Miep Gies told Anne Frank’s story to the world as a warning of the dangers of anti-Semitism, racism and discrimination, and as an assertion of the values of freedom, equal rights and democracy. She did it without fanfare, or peace prizes or the recognition she repeatedly turned away from.

Miep Gies, was an office secretary who defied the Nazi occupiers to hide Anne Frank and her family for two years and saved the teenager's diary for posterity.  Gies was the last of the few non-Jews who supplied food, books and good cheer to the secret annex behind the canal warehouse where Anne, her parents, sister and four other Jews hid for 25 months during World War II.  After the apartment was raided by the German police, Gies gathered up Anne's scattered notebooks and papers and locked them in a drawer for her return after the war. The diary chronicled Anne Frank's life in hiding from June 12, 1942 until August 1, 1944.

Gies refused to read the diary and writings, saying even a teenager's privacy was sacred. Later, she said if she had read them she would have had to burn them because they incriminated the "helpers," which included her husband, Jan.
Anne Frank died of typhus at age 15 in the Bergen-Belsen concentration camp in March 1945, just two weeks before the camp was liberated. Gies gave the diary to Anne's father Otto, the only survivor, who then  published it in 1947.

After the diary was published, Gies tirelessly promoted causes of tolerance. She brushed aside the accolades for helping hide the Frank family as more than she deserved — as if, she said, she had tried to save all the Jews of occupied Holland.

"This is very unfair. So many others have done the same or even far more dangerous work," she wrote in an e-mail to The Associated Press days before her 100th birthday last February.

For her courage, Gies was bestowed with the "Righteous Gentile" title by the Israeli Holocaust museum Yad Vashem. She has also been honored by the German Government, Dutch monarchy and educational institutions.

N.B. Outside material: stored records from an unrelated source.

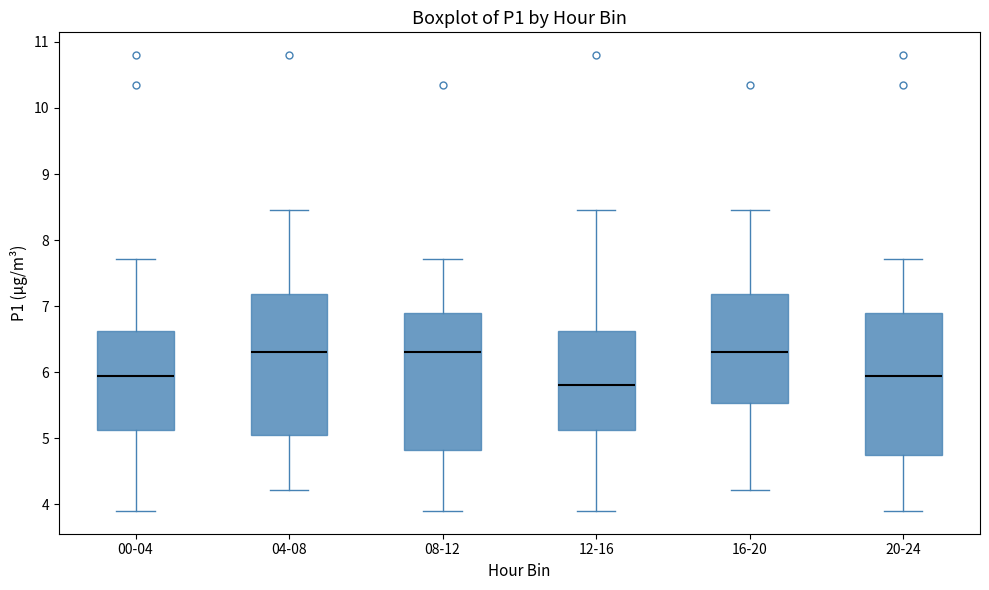

Reading left to right, transcribe this box plot: for each box, give where its median line is, the range the box spans, and where its two whiskers end, as read against the y-axis. The values are not printed on the chart, so give them approximately, as read against the axis.

00-04: median 6.0, box 5.1 to 6.6, whiskers 3.9 to 7.7
04-08: median 6.3, box 5.1 to 7.2, whiskers 4.2 to 8.5
08-12: median 6.3, box 4.8 to 6.9, whiskers 3.9 to 7.7
12-16: median 5.8, box 5.1 to 6.6, whiskers 3.9 to 8.5
16-20: median 6.3, box 5.5 to 7.2, whiskers 4.2 to 8.5
20-24: median 6.0, box 4.8 to 6.9, whiskers 3.9 to 7.7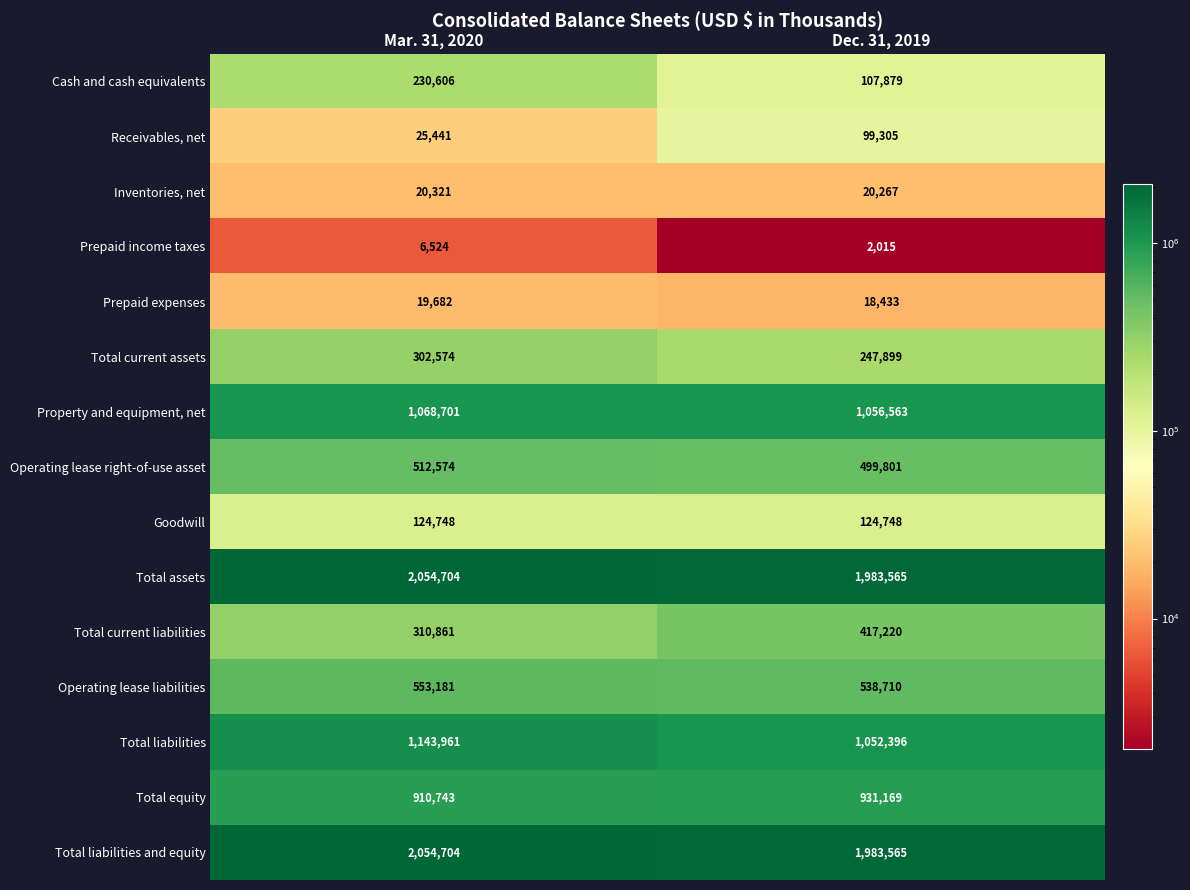

What is the difference between the highest and lowest values at Mar. 31, 2020?

2048180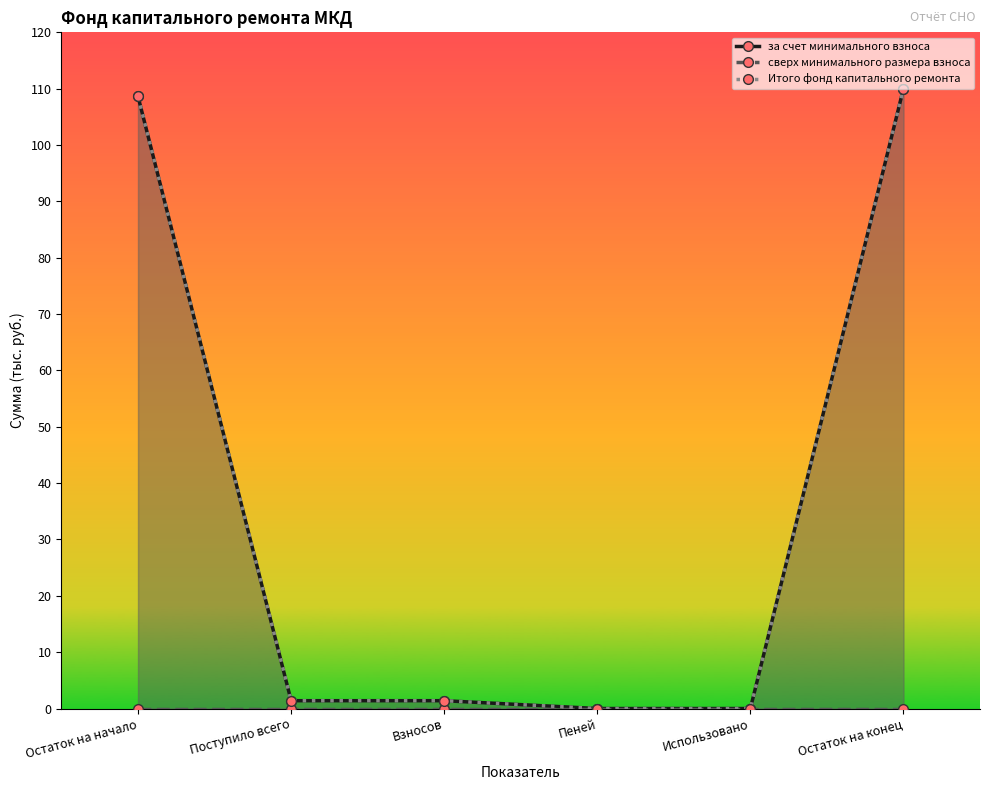

True or false: за счет минимального взноса has more than 0 points higher than both neighbors.

False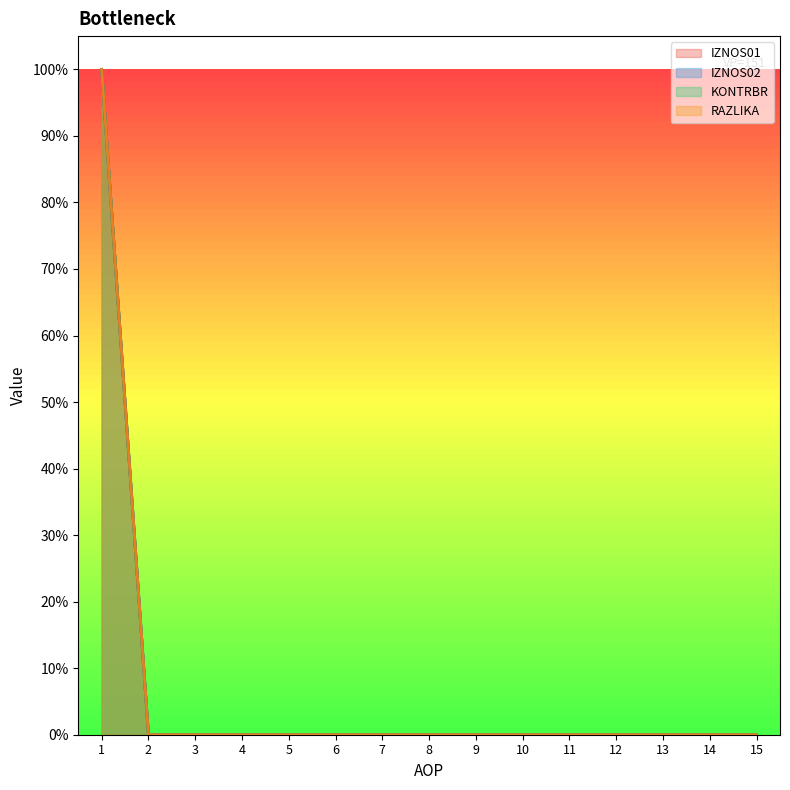

Between 12 and 4, which is larger?

12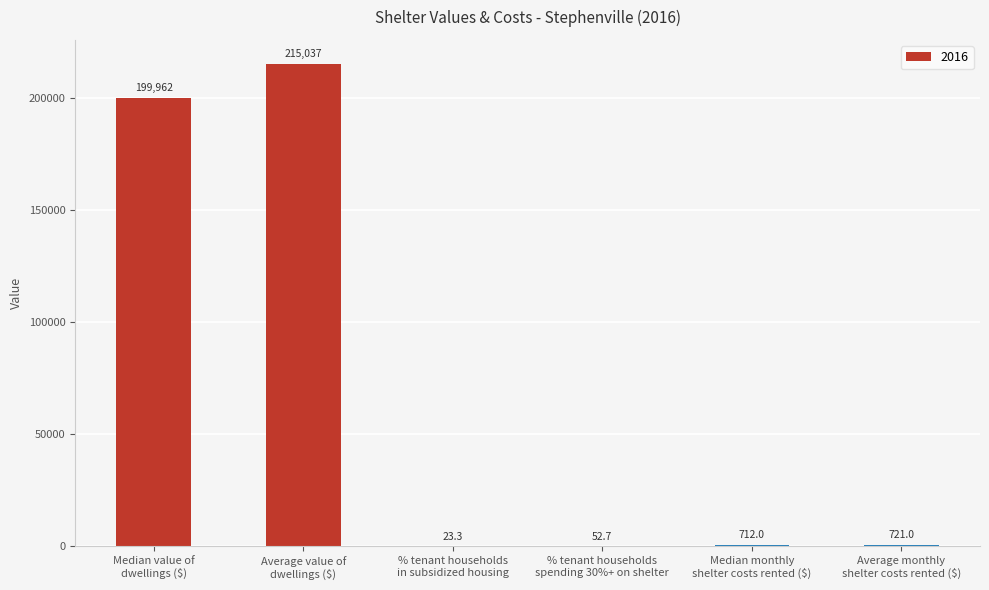

What is the greatest value displayed?

215037.0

Nevertheless, Gies resisted being made a character study of heroism for the young. "I don't want to be considered a hero," she said in a 1997 online chat with schoolchildren.

"Imagine if young young people would grow up with the feeling that you have to be a hero to do your human duty. I am afraid nobody would ever help other people, because who is a hero? I was not. I was just an ordinary housewife and secretary."

Please sit for a moment and think about the life of Miep Gies ... and be grateful for her short 100 years here with us.  May she rest  in peace....



Miep Gies and her husband, Jan, in 1987 at the Anne Frank House in Amsterdam.  They are standing in front of the bookcase that led to the secret annex where the Frank Family were hidden for more than two years.